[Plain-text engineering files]
-=-=-
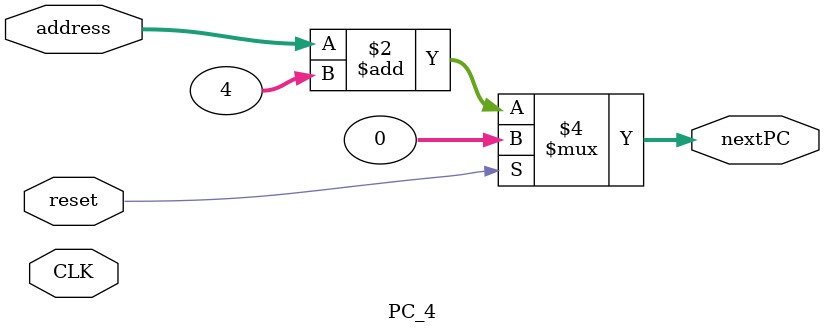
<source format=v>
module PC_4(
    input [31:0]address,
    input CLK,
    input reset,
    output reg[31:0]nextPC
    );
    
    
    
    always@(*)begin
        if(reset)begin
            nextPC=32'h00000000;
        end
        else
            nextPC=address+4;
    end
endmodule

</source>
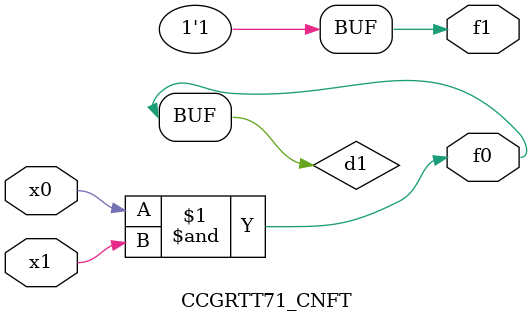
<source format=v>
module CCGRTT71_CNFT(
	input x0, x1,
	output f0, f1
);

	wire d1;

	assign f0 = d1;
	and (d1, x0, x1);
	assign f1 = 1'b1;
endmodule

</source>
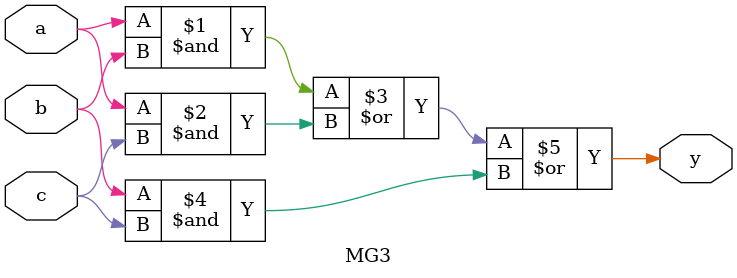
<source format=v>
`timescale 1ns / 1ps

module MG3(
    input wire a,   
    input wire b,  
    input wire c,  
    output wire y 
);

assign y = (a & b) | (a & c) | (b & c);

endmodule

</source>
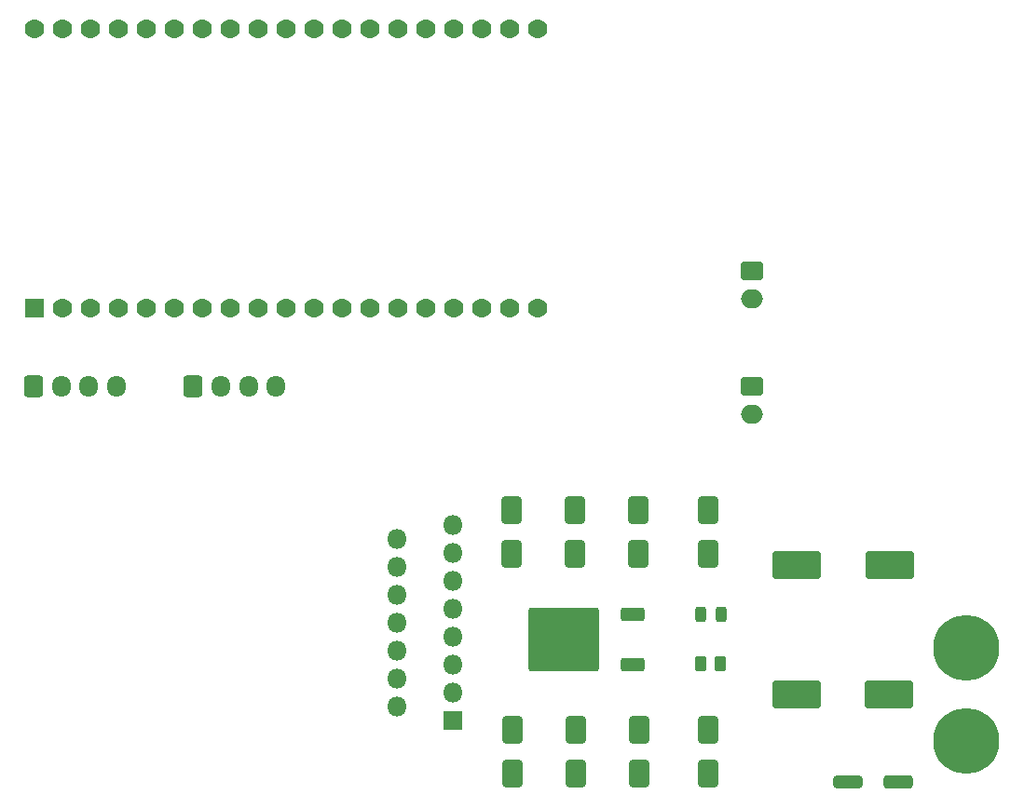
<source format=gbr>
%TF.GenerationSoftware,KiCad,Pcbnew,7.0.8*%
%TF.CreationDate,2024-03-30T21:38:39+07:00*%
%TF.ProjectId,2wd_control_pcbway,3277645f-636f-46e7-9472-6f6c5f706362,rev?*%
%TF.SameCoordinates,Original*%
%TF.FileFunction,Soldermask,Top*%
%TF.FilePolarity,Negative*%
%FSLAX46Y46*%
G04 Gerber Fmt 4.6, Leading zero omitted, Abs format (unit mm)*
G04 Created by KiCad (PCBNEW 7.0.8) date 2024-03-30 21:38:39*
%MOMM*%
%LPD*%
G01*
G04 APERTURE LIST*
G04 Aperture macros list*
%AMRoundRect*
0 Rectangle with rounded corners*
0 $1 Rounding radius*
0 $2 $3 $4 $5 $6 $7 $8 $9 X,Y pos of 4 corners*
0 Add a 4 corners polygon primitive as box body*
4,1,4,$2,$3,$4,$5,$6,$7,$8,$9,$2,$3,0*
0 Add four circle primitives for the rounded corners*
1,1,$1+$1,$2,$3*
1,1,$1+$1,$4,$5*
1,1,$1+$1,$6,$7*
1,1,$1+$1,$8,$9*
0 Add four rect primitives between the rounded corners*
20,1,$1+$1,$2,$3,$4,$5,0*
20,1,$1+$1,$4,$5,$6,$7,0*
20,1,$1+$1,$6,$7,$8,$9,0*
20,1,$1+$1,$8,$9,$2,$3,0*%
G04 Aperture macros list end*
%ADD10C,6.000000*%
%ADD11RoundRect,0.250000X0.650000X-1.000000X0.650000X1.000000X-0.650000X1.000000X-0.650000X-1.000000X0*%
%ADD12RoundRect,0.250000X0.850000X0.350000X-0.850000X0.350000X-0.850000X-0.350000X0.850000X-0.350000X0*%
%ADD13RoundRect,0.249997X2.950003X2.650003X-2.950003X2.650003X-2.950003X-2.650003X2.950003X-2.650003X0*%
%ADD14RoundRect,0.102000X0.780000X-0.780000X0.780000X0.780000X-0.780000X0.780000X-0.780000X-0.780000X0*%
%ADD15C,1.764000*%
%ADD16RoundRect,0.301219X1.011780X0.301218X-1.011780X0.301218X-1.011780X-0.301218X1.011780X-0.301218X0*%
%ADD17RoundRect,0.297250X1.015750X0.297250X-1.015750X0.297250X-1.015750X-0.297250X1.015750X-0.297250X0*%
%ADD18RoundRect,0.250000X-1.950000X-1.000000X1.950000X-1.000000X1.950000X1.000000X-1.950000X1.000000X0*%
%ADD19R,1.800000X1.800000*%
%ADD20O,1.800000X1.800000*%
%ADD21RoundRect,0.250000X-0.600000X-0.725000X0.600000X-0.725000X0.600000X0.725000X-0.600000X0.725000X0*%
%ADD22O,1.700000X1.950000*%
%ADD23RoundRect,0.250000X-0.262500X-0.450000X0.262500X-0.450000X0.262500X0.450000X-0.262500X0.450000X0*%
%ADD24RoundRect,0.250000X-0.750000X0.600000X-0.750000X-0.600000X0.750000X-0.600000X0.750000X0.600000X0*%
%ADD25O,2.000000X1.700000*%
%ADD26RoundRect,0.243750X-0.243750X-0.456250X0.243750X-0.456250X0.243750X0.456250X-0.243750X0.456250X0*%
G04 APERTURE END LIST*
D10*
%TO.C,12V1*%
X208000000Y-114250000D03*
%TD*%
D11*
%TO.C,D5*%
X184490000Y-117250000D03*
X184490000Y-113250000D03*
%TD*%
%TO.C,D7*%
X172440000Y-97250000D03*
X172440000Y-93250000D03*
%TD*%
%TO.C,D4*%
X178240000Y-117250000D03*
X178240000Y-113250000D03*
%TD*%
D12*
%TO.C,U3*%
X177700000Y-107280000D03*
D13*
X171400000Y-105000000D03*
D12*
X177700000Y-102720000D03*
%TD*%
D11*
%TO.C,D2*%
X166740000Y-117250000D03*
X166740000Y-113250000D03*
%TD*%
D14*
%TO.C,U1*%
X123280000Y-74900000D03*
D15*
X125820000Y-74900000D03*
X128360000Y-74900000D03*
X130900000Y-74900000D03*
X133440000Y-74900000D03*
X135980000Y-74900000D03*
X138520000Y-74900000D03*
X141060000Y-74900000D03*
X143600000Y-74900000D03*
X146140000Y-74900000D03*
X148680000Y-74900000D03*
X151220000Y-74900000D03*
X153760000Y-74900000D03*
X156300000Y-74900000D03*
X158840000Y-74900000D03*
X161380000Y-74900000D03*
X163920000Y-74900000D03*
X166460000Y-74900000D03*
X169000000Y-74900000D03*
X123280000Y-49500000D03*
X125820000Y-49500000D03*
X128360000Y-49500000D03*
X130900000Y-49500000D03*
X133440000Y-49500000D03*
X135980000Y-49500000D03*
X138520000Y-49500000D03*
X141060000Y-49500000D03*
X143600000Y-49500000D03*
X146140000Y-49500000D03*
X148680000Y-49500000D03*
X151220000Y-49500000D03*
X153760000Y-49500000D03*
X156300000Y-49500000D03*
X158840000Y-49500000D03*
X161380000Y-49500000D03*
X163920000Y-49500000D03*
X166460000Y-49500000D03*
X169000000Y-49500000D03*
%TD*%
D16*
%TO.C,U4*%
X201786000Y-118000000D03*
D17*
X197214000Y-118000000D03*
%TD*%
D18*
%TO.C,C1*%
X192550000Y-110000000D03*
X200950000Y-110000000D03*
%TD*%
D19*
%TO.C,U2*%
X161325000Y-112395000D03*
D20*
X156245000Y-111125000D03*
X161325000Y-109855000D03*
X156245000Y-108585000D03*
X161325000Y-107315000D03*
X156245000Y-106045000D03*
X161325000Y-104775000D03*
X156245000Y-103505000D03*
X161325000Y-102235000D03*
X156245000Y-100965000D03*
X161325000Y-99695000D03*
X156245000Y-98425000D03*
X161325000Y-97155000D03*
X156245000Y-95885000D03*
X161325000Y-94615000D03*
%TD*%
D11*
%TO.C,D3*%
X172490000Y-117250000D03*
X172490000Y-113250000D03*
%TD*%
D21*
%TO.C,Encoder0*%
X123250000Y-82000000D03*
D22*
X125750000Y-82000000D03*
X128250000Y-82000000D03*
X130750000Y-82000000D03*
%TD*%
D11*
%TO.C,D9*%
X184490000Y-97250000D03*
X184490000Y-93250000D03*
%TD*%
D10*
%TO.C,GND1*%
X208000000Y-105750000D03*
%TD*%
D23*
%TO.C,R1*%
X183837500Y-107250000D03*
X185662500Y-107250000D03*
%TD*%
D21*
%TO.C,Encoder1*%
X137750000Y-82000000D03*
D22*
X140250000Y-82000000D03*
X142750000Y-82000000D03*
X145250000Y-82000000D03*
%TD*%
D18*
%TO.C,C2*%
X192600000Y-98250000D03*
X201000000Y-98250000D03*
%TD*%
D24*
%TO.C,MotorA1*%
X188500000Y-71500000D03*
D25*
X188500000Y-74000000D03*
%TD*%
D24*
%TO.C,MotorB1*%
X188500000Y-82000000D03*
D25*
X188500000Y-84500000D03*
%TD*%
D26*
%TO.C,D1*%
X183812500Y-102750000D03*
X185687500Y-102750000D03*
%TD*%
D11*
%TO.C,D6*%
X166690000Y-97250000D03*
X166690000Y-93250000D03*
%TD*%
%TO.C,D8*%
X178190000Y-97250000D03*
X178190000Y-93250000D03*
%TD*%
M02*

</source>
-=-=-
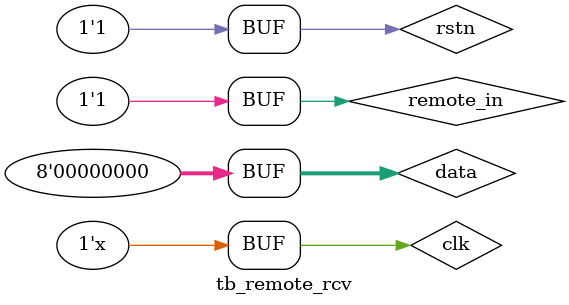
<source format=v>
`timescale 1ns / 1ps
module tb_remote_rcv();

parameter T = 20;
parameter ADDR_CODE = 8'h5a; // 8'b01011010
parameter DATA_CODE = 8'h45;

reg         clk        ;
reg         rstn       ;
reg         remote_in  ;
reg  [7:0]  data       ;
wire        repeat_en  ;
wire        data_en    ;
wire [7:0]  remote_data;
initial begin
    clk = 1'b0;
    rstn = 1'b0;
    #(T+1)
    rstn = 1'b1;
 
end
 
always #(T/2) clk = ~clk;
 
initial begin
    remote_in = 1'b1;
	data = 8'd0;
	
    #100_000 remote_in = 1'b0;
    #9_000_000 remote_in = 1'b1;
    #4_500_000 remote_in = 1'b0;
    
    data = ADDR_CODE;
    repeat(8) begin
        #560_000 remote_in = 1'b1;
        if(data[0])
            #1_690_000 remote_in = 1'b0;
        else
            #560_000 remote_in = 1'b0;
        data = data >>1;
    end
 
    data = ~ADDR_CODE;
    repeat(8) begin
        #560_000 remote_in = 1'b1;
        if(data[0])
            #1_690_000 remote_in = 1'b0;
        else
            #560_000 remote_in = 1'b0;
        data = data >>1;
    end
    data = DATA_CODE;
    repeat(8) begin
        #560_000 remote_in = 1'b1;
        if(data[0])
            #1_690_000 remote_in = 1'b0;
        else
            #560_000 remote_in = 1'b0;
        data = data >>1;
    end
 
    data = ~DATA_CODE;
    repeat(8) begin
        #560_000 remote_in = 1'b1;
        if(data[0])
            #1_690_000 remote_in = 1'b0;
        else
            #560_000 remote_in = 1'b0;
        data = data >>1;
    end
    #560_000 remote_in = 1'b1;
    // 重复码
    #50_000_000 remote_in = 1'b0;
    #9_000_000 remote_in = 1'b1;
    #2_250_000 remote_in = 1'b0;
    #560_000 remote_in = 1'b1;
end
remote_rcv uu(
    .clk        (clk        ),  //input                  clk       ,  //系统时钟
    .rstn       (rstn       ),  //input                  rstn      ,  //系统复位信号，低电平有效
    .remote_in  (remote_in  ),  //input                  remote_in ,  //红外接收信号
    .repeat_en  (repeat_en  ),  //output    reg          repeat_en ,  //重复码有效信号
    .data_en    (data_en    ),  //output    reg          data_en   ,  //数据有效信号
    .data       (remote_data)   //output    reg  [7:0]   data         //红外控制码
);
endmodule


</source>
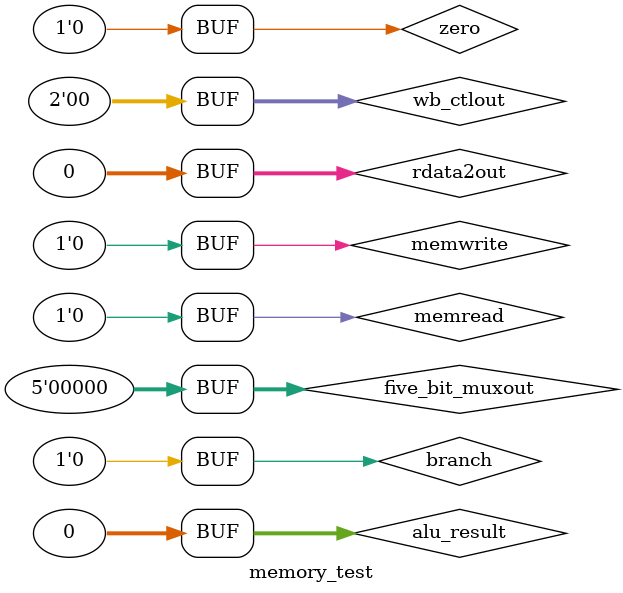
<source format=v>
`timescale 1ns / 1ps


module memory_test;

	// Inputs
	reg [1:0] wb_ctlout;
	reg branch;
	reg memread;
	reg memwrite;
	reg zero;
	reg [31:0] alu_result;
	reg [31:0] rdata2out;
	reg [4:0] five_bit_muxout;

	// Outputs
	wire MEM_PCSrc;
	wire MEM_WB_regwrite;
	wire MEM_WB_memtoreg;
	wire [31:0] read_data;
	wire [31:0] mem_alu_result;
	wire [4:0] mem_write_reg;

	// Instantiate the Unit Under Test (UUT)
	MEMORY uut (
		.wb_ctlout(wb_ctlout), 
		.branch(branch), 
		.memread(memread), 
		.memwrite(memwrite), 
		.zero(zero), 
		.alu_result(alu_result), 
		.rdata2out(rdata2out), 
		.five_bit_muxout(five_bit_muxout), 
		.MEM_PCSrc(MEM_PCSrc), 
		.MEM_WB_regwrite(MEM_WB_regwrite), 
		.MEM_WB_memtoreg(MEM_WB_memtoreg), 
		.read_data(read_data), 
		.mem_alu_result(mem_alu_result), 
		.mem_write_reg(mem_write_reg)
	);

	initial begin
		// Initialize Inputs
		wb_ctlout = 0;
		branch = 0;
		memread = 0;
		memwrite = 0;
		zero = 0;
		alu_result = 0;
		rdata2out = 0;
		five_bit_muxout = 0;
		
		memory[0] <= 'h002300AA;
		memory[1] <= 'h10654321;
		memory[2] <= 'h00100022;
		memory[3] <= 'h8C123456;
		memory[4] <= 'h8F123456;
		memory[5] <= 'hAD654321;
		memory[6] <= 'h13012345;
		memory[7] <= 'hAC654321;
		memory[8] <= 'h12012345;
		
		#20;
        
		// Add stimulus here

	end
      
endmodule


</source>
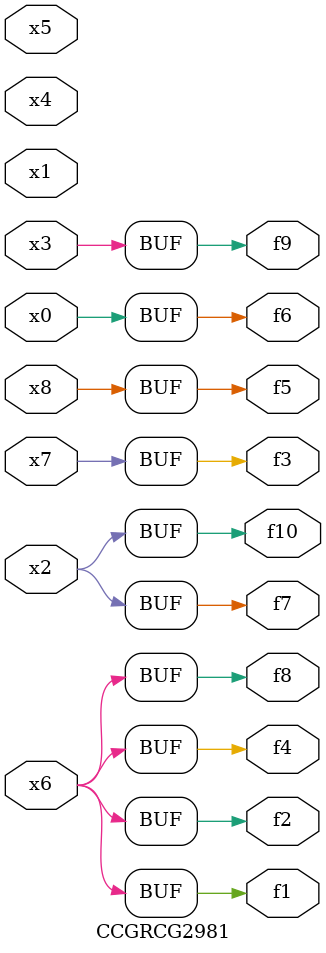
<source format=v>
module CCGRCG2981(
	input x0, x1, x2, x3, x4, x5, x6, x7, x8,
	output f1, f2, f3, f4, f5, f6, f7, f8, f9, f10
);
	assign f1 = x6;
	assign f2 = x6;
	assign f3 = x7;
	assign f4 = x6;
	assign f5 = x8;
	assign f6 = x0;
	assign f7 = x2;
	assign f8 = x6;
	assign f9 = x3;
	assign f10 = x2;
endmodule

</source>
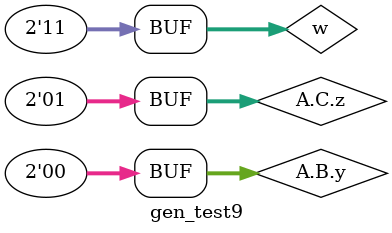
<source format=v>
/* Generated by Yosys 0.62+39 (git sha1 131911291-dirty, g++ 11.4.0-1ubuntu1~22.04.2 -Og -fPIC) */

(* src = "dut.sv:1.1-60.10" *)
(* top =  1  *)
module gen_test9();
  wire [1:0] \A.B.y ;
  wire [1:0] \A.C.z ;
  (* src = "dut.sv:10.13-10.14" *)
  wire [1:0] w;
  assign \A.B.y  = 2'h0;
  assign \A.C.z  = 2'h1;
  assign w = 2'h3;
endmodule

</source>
-=-=-
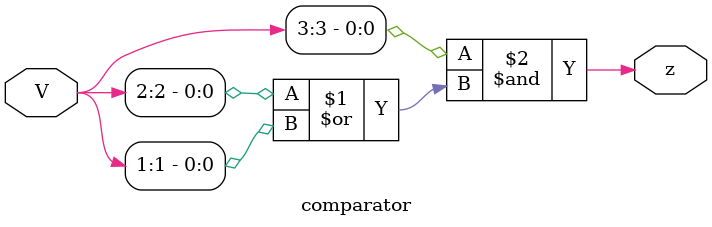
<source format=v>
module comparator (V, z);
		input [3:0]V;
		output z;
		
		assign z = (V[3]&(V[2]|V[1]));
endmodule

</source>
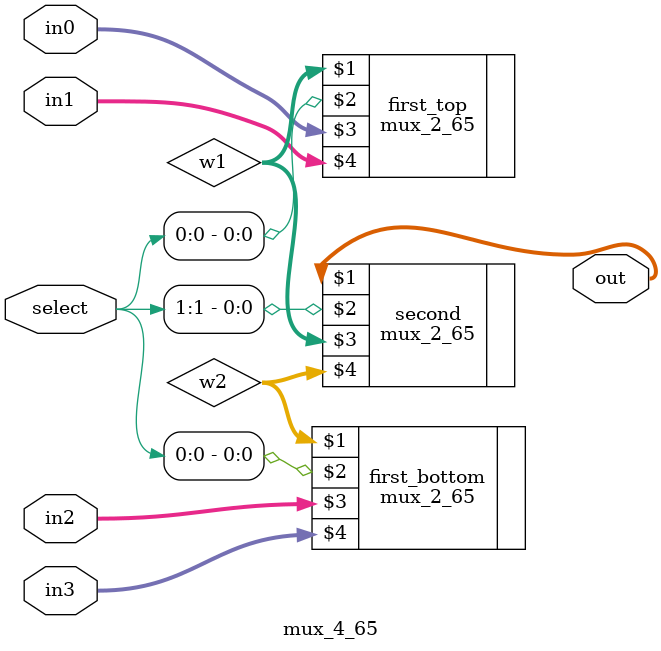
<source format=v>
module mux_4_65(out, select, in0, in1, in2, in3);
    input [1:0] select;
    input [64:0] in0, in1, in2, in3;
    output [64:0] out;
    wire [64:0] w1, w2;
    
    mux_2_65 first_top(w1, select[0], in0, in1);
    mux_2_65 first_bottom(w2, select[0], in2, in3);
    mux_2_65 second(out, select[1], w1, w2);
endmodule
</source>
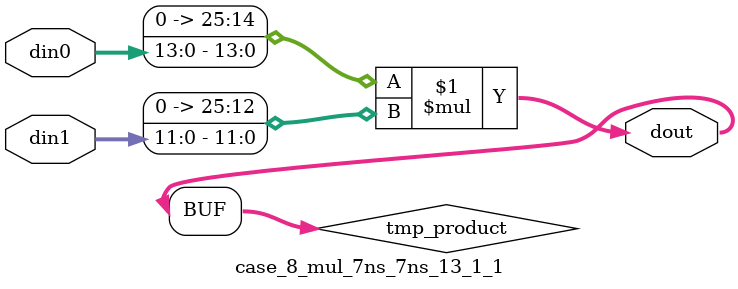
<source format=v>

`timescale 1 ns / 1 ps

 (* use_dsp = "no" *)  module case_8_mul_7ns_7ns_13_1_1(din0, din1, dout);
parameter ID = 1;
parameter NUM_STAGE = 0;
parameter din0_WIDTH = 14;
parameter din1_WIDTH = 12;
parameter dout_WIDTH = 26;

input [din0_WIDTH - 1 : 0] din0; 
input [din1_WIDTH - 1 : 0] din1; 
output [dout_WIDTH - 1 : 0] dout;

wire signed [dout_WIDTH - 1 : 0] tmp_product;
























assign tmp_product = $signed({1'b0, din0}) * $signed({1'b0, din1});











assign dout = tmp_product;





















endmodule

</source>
-=-=-
**Exercise details**
Across the data above, how many lines include the word "macros"? Give only the number.

**Answer to the problem**
2